Kate Alton and Dawn Jani Birley | This Happens to Me Every Day
“This happens to me every day” tells the story of a well-travelled Deaf artist’s terrifying experience of flying internationally when COVID-19 first hit.
Tatanniq Lucie Idlout | DEAR CANDADA
“Dear Candada” is a letter to Canada from Inuit artist and activist Tatanniq Lucie Idlout. It offers an intensely personal perspective about her people’s relationship with both Canada and the land, and underlines the profound need for nation-building to provide an equal quality of life.
Natasha Adiyana Morris | Black Future (awkward thanksgivings)
So much of my identity is framed in perpetual past tense. For example, Black History Month is grounded in the enslavement of Africans, but sparsely references what existed well before Europeans arrived. Black Future is the raw thought process of sifting through and seeking glimpses of what could be amid neverending distractions.

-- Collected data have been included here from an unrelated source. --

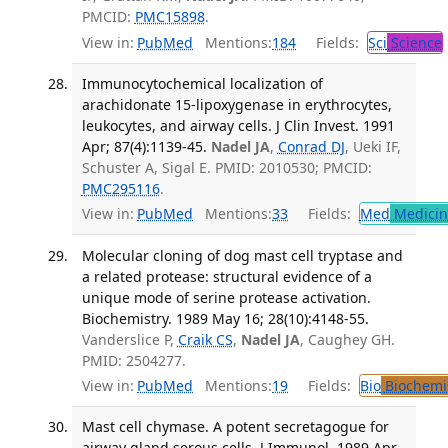
PMCID:
PMC15898
.
View in:
PubMed
Mentions:
184
Fields:
Sci
Science
Immunocytochemical localization of
arachidonate 15-lipoxygenase in erythrocytes,
leukocytes, and airway cells. J Clin Invest. 1991
Apr; 87(4):1139-45.
Nadel JA
,
Conrad DJ
, Ueki IF,
Schuster A, Sigal E. PMID: 2010530; PMCID:
PMC295116
.
View in:
PubMed
Mentions:
33
Fields:
Med
Medicine
Molecular cloning of dog mast cell tryptase and
a related protease: structural evidence of a
unique mode of serine protease activation.
Biochemistry. 1989 May 16; 28(10):4148-55.
Vanderslice P,
Craik CS
,
Nadel JA
, Caughey GH.
PMID: 2504277.
View in:
PubMed
Mentions:
19
Fields:
Bio
Biochemi
Mast cell chymase. A potent secretagogue for
airway gland serous cells. J Immunol. 1989 Apr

luke reece | I CAN ONLY INCLUDE
I CAN ONLY INCLUDE is a spoken word piece inspired by a James Baldwin quote and a children's game about a picnic. What are you bringing to the picnic?

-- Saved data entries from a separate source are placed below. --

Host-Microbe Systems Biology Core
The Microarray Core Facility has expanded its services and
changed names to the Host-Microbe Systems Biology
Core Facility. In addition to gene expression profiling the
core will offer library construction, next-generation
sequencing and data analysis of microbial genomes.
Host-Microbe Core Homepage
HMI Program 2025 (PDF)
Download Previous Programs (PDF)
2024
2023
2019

Charlotte Qamaniq and Nathan and Eliza Mather|what would it take?
“I asked my two children what they think it would take to transform our society for the betterment of all, and this is our response as a family. I believe children need to be given more of a voice in our society, they are much more knowledgeable than we give them credit for, we can learn a lot by listening to them.” – Charlotte Qamaniq
BAHIA WATSON | Recipe for Tomorrow
RECIPE FOR TOMORROW is a short video about the ordinariness and interiority of revolution.
Bahia Watson is a storyteller. Visit bahiawatson.com.
David yee |TO ASK THE HARD QUESTION IS SIMPLE
A spiralling descent through internet rabbit holes proving that Auden was right when he wrote “to ask the hard question is simple”.